- [EXERCISE DESCRIPTION]
Reproduce verbatim the portion of the census mapping text below that begins with "count 6593.000000" and continues through "relationships more clearly.".

- [READING TEXT]

★ ★ ★ ★ ★ ★ ★

We can plot the total population per block group by selecting that column in our data frame and passing it to the column argument of the plot method. This will create a choropleth map where the color of each block group corresponds to its total population.
census_data.plot(
column="Total Pop (Race/Ethnicity)",
figsize=(10, 10),
legend=True,
)
<Axes: >

Our first mapping of a variable! However, it doesn’t reveal much- you may or may not be able to spot block groups from each of the breaks in the legend. Let’s take a look at the distribution of the population variable to understand why this is the case.
census_data["Total Pop (Race/Ethnicity)"].describe()
count 6593.000000
mean 1286.795692
std 684.693325
min 0.000000
25% 842.000000
50% 1202.000000
75% 1643.000000
max 8974.000000
Name: Total Pop (Race/Ethnicity), dtype: float64
census_data["Total Pop (Race/Ethnicity)"].hist()
<Axes: >

Based on the describe() and hist() outputs, we can see that the population variable is highly skewed, with a few block groups having very high populations and many block groups having low populations. We can use different classification methods to draw out these relationships more clearly.
census_data.plot(
column="Total Pop (Race/Ethnicity)",
figsize=(10, 10),
legend=True,
scheme="quantiles",
)

★ ★ ★ ★ ★ ★ ★

- [GIVEN DATA]
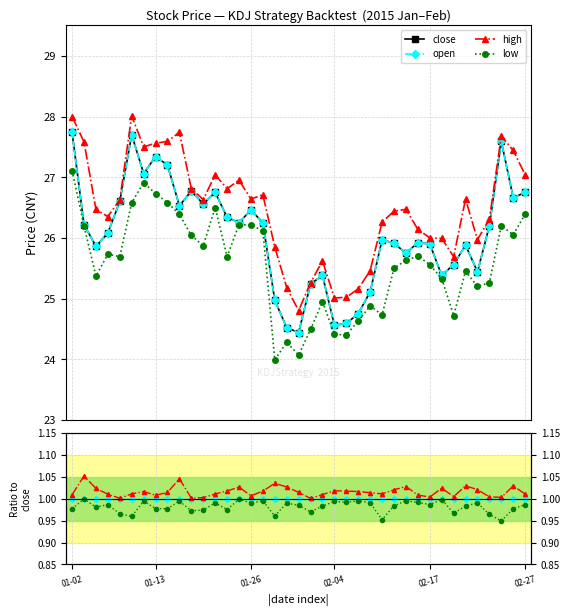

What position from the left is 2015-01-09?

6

★ ★ ★ ★ ★ ★ ★

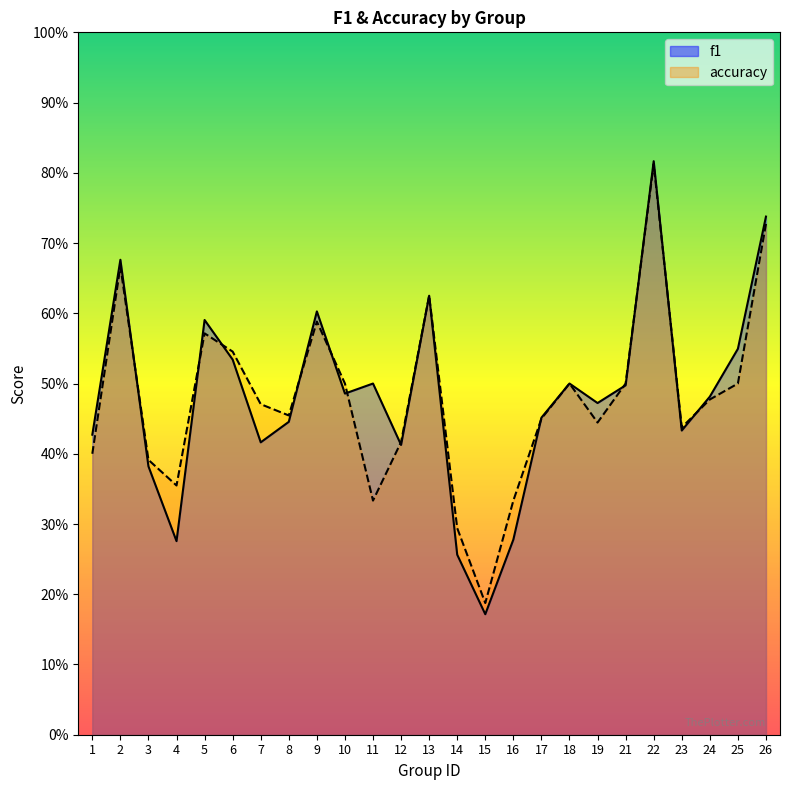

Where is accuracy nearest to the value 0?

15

★ ★ ★ ★ ★ ★ ★

- [ANSWER TO THIS PROBLEM]
count 6593.000000
mean 1286.795692
std 684.693325
min 0.000000
25% 842.000000
50% 1202.000000
75% 1643.000000
max 8974.000000
Name: Total Pop (Race/Ethnicity), dtype: float64
census_data["Total Pop (Race/Ethnicity)"].hist()
<Axes: >

Based on the describe() and hist() outputs, we can see that the population variable is highly skewed, with a few block groups having very high populations and many block groups having low populations. We can use different classification methods to draw out these relationships more clearly.